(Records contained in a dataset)
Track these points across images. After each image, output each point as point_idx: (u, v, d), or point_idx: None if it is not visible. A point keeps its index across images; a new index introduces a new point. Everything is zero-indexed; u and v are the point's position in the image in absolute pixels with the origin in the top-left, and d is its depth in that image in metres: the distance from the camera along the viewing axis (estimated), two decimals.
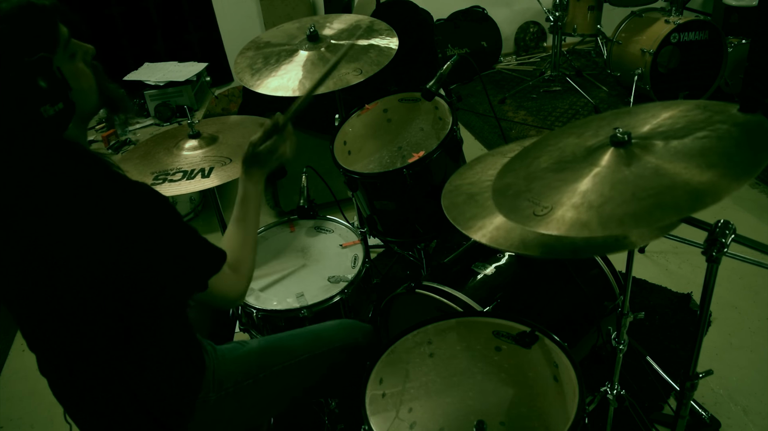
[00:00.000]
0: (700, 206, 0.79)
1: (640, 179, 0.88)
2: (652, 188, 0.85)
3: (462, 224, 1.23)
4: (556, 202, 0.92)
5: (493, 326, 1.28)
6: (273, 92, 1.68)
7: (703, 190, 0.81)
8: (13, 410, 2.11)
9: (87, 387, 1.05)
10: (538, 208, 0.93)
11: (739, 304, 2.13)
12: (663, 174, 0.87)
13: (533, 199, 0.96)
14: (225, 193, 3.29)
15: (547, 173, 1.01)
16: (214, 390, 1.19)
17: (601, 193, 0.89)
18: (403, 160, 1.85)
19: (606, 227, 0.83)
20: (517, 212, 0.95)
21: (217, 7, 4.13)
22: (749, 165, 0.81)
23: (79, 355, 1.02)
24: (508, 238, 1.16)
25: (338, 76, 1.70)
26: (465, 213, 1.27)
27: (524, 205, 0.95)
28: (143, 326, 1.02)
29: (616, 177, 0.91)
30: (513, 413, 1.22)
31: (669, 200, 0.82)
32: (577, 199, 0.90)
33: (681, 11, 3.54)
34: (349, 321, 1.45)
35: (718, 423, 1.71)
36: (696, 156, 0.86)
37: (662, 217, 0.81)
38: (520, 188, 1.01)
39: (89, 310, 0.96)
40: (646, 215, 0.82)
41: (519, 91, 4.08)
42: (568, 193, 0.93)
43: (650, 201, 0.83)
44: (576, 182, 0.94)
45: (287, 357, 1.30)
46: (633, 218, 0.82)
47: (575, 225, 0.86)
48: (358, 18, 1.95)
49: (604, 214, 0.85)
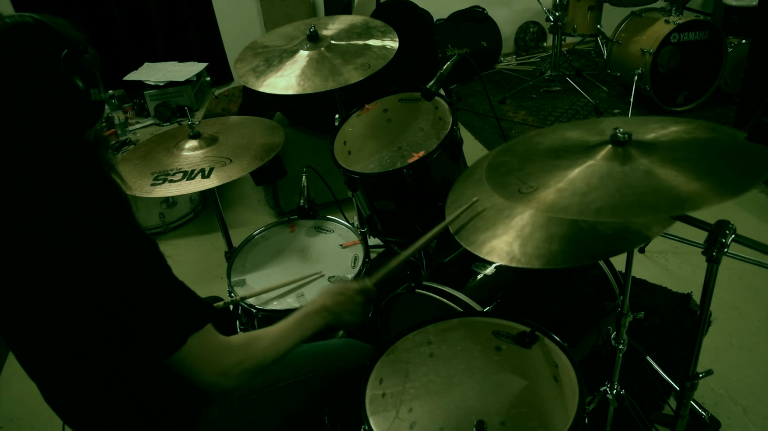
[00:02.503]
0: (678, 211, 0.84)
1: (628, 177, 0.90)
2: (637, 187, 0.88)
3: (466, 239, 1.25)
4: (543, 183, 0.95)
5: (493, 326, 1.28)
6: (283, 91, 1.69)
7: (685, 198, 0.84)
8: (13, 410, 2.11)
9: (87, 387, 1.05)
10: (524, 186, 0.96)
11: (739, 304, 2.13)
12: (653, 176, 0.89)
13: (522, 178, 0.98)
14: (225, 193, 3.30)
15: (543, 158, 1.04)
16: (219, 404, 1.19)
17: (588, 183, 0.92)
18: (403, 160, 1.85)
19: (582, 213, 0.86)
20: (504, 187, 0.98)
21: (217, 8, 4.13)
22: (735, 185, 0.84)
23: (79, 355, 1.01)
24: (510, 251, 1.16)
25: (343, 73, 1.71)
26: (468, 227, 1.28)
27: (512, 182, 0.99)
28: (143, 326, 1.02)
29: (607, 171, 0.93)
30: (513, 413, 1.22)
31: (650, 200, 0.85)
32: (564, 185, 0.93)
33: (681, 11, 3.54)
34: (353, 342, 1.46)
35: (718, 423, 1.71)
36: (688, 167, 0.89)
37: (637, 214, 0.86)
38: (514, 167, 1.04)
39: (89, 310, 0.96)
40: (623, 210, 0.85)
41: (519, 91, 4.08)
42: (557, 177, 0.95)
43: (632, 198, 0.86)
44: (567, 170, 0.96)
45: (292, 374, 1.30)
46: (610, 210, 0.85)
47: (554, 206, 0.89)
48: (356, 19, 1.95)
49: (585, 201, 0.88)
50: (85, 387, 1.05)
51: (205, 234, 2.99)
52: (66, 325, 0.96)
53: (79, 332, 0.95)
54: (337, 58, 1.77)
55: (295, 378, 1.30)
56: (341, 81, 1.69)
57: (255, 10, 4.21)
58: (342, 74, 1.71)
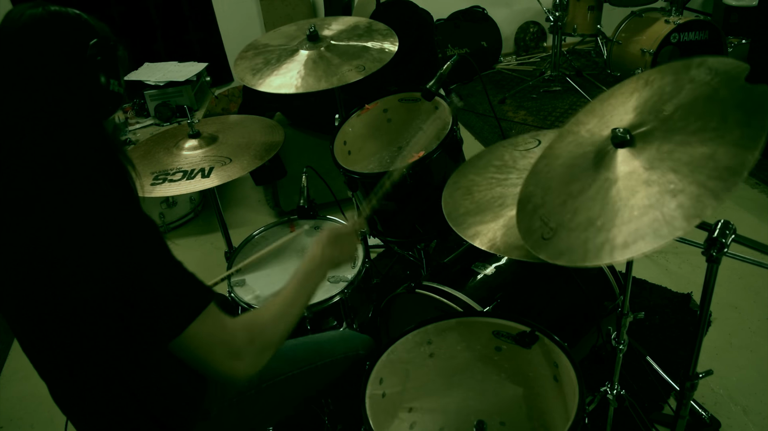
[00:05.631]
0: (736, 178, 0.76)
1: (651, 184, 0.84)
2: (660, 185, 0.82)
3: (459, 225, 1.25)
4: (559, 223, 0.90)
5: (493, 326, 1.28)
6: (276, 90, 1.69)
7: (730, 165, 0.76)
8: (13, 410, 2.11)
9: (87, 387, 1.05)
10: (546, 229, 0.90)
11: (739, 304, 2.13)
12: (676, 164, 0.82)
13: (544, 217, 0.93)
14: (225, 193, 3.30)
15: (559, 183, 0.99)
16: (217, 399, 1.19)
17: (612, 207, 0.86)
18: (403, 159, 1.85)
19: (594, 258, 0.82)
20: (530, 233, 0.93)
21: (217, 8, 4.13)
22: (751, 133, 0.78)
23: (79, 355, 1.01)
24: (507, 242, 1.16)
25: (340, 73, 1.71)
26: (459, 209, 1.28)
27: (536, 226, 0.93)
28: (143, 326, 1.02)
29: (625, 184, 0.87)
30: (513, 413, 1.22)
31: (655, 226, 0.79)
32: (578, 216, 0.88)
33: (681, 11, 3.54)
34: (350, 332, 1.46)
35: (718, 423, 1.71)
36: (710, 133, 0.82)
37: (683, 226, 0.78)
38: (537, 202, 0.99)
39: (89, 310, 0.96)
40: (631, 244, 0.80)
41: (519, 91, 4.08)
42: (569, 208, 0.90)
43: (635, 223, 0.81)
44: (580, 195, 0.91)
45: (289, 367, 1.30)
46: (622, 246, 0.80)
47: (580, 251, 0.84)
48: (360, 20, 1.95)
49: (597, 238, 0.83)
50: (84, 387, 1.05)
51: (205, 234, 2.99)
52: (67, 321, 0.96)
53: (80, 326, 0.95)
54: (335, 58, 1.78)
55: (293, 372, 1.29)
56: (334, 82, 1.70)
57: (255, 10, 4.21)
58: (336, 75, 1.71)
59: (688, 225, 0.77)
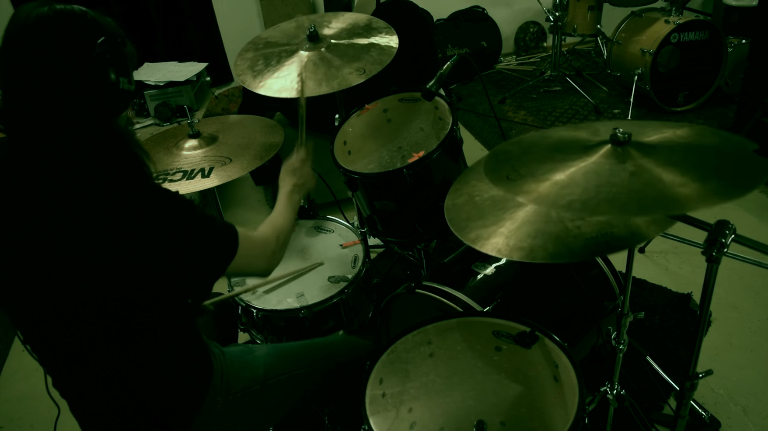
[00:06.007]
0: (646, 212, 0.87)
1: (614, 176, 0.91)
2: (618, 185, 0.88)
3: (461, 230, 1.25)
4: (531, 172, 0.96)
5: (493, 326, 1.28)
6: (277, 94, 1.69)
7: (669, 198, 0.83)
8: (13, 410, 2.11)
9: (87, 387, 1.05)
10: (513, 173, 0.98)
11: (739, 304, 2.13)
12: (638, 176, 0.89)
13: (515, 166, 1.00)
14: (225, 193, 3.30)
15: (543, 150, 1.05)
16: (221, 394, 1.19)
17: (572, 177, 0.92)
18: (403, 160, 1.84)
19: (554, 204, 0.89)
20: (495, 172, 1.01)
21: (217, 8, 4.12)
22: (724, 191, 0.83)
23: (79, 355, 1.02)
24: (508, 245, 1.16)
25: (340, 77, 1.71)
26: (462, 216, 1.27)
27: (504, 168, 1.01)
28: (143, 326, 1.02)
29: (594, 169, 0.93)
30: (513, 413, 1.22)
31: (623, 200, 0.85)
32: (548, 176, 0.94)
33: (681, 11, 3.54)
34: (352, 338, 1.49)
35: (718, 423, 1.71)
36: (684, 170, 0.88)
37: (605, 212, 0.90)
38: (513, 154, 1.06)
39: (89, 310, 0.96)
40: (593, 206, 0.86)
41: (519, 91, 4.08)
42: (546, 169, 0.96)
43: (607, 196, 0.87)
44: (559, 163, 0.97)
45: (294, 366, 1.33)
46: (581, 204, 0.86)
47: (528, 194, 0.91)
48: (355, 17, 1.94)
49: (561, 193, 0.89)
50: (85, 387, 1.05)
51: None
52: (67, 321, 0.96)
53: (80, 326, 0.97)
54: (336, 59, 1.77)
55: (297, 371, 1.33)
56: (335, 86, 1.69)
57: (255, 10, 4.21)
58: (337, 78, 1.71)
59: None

* * *

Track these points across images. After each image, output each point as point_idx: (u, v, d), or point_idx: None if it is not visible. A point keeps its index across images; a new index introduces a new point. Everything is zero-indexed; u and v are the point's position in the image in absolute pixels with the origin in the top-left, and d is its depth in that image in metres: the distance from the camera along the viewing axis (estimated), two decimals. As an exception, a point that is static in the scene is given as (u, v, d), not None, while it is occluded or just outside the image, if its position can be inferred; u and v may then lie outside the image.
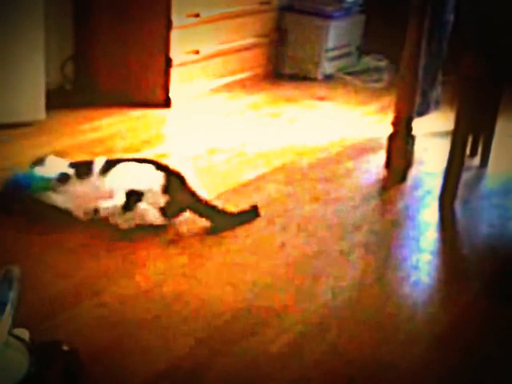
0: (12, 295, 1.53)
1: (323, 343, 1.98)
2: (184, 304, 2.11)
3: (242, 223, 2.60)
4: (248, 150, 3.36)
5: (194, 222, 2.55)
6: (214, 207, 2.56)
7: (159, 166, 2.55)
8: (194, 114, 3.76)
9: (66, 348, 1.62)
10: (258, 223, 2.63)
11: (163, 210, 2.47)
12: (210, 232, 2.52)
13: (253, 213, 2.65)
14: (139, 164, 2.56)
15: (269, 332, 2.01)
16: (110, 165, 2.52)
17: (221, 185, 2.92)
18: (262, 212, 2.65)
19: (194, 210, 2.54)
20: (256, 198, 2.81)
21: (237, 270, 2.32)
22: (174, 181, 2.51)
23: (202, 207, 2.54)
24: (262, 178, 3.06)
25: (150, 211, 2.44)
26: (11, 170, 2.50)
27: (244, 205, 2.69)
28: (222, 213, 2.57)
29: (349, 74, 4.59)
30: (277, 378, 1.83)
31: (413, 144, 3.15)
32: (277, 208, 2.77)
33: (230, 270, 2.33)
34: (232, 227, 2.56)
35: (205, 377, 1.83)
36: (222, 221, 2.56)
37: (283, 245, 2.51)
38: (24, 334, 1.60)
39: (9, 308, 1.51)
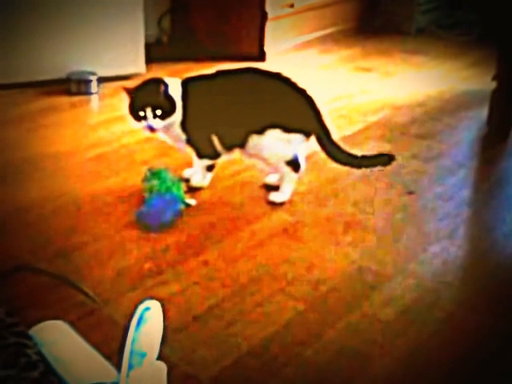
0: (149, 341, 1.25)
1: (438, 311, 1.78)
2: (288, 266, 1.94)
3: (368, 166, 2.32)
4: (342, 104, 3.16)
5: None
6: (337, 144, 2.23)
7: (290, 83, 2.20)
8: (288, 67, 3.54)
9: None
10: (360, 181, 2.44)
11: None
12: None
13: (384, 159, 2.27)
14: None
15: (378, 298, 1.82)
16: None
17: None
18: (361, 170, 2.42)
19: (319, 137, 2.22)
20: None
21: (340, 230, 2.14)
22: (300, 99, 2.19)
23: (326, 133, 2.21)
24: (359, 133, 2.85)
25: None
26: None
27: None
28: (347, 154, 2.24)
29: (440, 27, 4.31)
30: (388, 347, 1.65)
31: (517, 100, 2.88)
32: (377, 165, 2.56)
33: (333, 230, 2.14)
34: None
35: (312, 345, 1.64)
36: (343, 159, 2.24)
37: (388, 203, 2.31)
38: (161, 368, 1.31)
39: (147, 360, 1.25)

* * *

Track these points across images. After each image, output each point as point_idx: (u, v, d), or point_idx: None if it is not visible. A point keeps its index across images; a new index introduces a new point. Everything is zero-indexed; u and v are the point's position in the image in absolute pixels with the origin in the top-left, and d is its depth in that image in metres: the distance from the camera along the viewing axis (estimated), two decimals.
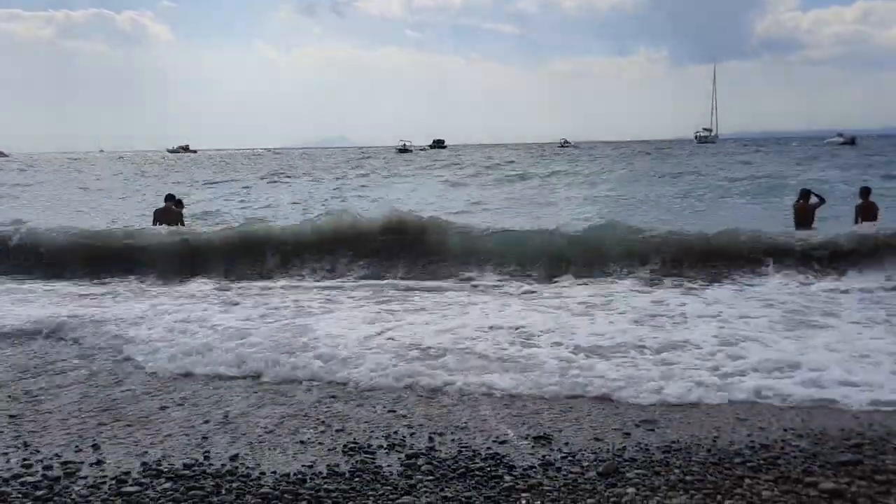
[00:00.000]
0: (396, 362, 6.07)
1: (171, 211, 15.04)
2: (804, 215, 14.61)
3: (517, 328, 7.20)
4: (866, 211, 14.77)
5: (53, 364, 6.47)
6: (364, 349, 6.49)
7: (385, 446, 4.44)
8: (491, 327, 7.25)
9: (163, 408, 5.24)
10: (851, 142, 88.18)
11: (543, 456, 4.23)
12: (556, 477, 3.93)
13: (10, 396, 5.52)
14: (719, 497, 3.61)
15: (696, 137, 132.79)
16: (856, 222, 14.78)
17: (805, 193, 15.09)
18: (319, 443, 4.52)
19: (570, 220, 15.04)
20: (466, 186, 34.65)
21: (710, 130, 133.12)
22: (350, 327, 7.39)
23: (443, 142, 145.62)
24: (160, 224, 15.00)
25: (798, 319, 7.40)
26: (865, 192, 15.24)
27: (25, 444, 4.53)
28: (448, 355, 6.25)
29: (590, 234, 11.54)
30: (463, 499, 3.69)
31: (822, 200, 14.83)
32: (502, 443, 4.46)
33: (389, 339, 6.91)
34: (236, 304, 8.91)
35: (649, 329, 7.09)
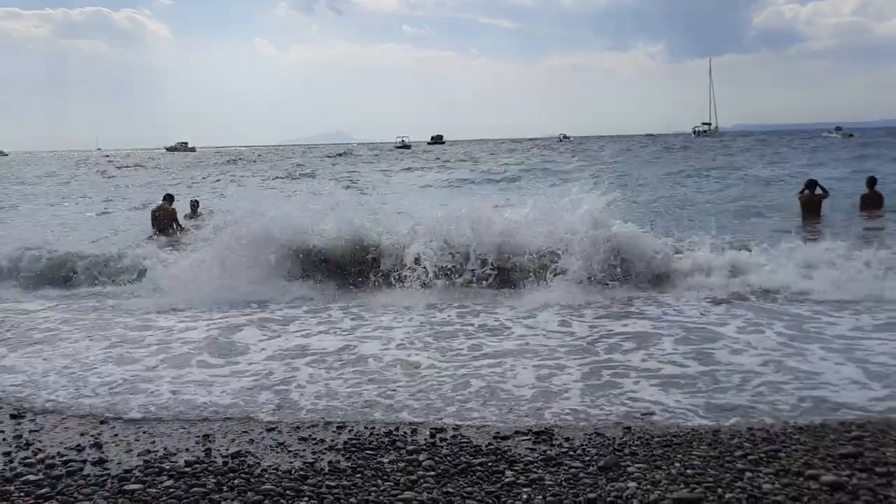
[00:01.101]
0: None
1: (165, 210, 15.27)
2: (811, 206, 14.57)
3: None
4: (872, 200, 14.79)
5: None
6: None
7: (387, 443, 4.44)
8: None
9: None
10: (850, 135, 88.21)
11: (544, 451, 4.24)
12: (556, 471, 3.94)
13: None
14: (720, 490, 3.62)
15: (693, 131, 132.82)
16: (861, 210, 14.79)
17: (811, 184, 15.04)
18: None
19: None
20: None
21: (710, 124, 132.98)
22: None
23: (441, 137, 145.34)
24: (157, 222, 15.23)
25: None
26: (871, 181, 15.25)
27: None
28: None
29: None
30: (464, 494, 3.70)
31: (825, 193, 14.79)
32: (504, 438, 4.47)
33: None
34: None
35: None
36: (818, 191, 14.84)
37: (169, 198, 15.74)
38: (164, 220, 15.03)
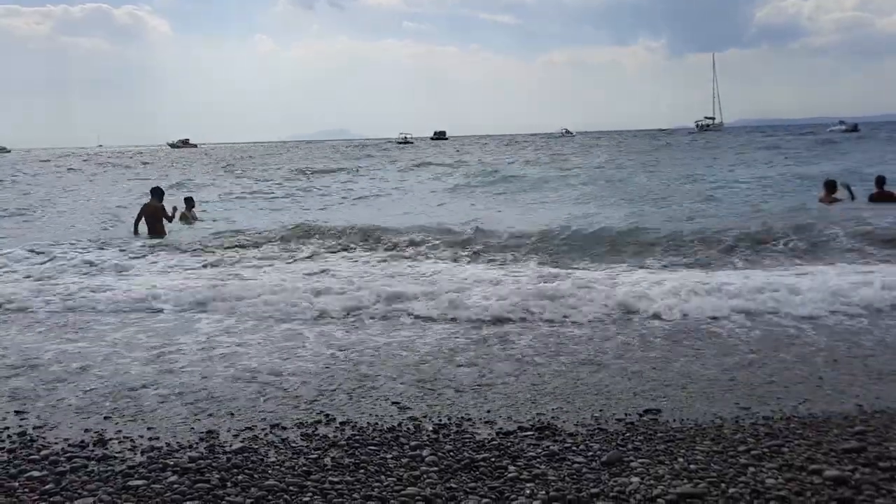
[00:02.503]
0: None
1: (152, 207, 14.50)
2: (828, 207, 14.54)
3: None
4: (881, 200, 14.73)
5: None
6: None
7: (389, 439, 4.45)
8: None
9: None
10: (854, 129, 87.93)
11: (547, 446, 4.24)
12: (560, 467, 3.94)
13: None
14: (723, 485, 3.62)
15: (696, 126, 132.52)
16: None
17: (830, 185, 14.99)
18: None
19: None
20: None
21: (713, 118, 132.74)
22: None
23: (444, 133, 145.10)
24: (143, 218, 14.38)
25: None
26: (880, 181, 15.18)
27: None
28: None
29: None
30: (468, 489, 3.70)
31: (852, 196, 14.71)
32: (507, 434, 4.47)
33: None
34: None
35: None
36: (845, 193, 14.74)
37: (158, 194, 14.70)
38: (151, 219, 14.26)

WHAT THE TASK ASKS:
From the records above, return exactly the lines running from the one that contains "22: (174, 181, 2.51)" down to the one that contains "39: (147, 360, 1.25)", both included, without any pictures.

WRITTEN ANSWER:
22: (174, 181, 2.51)
23: (202, 207, 2.54)
24: (262, 178, 3.06)
25: (150, 211, 2.44)
26: (11, 170, 2.50)
27: (244, 205, 2.69)
28: (222, 213, 2.57)
29: (349, 74, 4.59)
30: (277, 378, 1.83)
31: (413, 144, 3.15)
32: (277, 208, 2.77)
33: (230, 270, 2.33)
34: (232, 227, 2.56)
35: (205, 377, 1.83)
36: (222, 221, 2.56)
37: (283, 245, 2.51)
38: (24, 334, 1.60)
39: (9, 308, 1.51)
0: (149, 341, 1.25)
1: (438, 311, 1.78)
2: (288, 266, 1.94)
3: (368, 166, 2.32)
4: (342, 104, 3.16)
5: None
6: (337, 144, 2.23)
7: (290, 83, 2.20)
8: (288, 67, 3.54)
9: None
10: (360, 181, 2.44)
11: None
12: None
13: (384, 159, 2.27)
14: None
15: (378, 298, 1.82)
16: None
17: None
18: (361, 170, 2.42)
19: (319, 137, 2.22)
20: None
21: (340, 230, 2.14)
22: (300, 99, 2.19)
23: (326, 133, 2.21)
24: (359, 133, 2.85)
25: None
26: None
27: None
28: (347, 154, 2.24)
29: (440, 27, 4.31)
30: (388, 347, 1.65)
31: (517, 100, 2.88)
32: (377, 165, 2.56)
33: (333, 230, 2.14)
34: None
35: (312, 345, 1.64)
36: (343, 159, 2.24)
37: (388, 203, 2.31)
38: (161, 368, 1.31)
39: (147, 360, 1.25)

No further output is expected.